Description of the task | Identify each of the lines below in which the word "left" occurs, and copy those lines; the match is case-sensitive.

╭──

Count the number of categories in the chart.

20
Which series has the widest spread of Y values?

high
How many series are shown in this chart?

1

╰──
╭──

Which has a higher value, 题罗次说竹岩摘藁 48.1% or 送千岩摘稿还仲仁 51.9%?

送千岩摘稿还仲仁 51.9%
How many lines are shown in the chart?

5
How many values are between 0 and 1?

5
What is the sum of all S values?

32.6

╰──
╭──

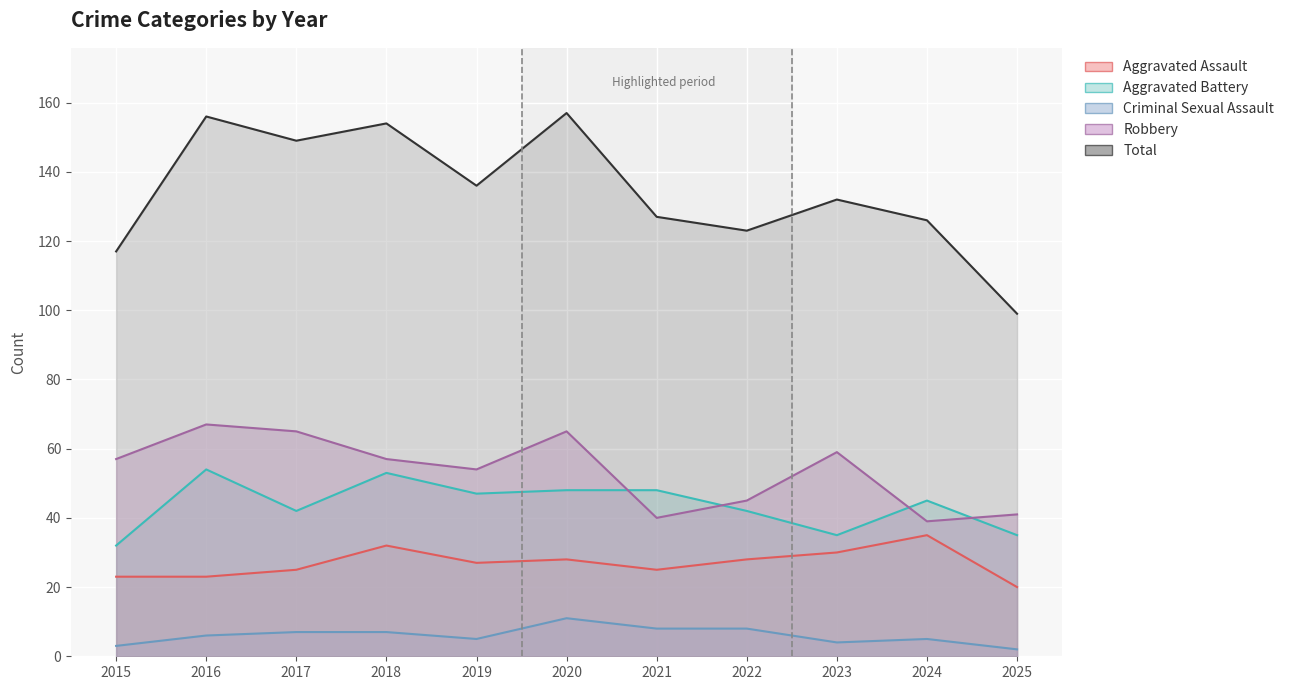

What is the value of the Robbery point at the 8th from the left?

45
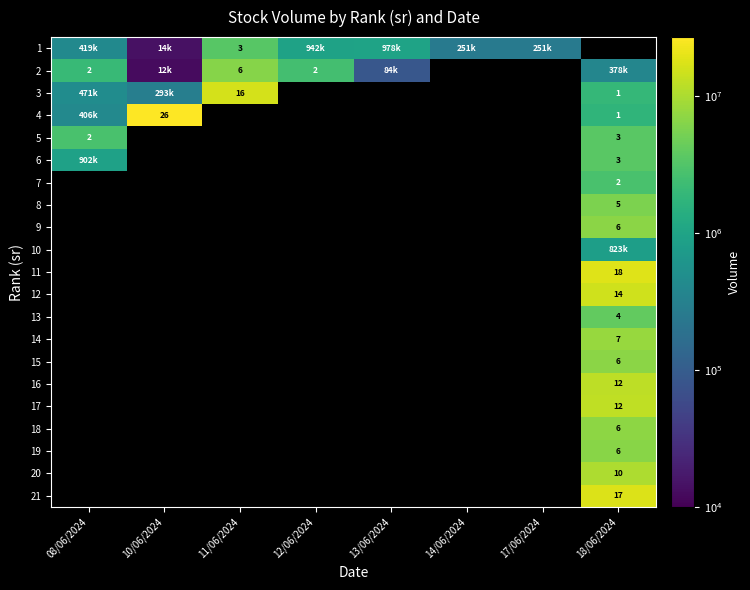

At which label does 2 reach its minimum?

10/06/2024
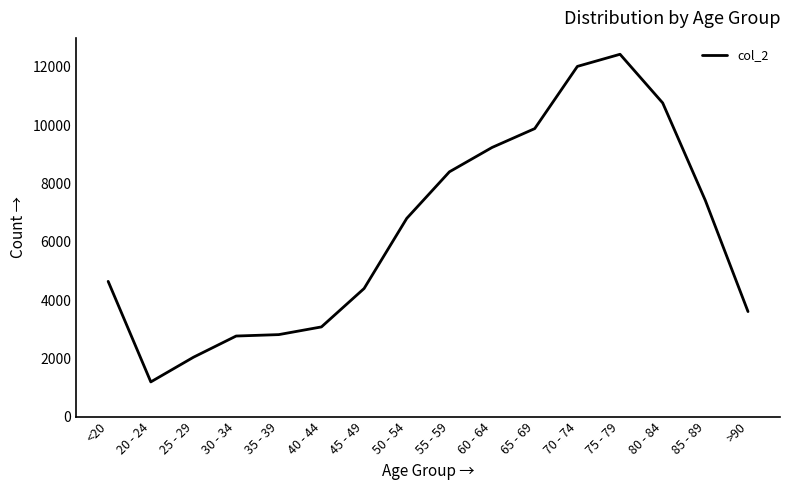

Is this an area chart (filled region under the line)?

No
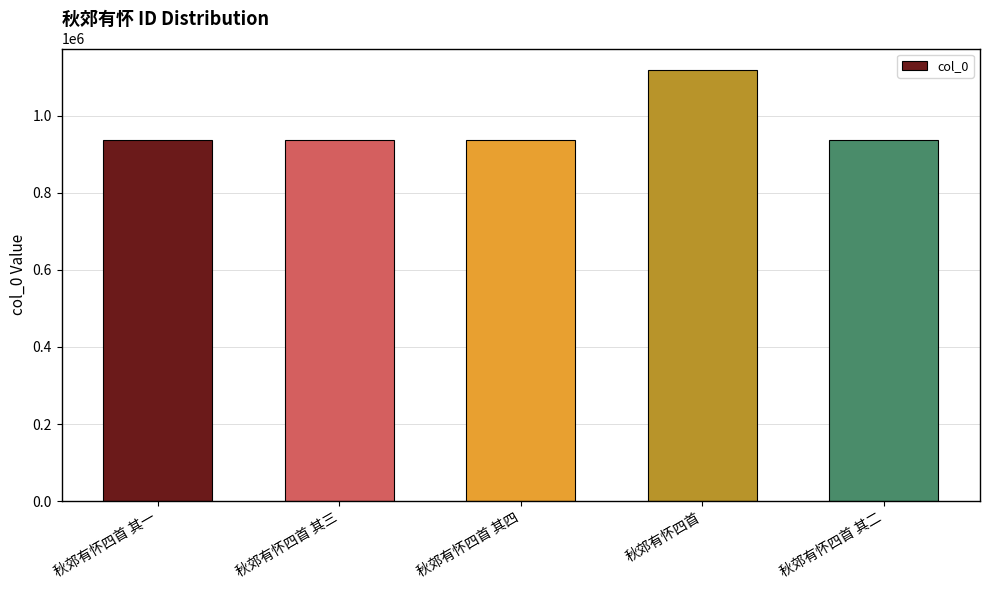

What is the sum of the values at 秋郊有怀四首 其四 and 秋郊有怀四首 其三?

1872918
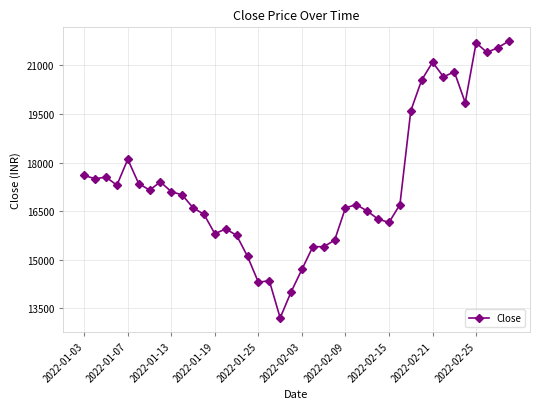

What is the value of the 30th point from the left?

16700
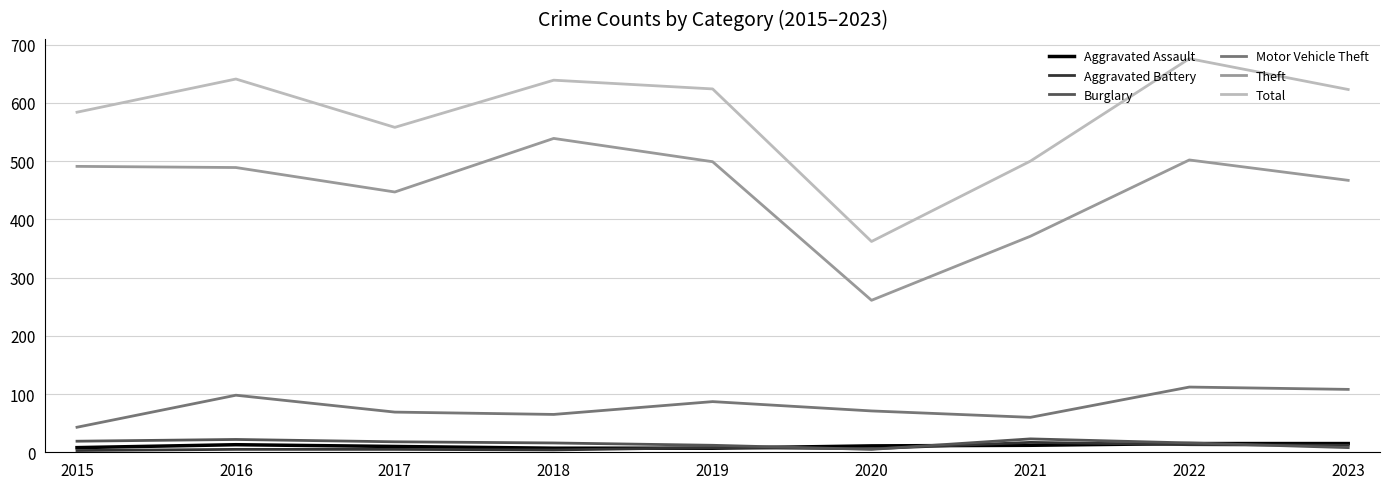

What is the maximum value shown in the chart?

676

╰──

Finished task |
What is the value of the Robbery point at the 8th from the left?
What is the value of the 30th point from the left?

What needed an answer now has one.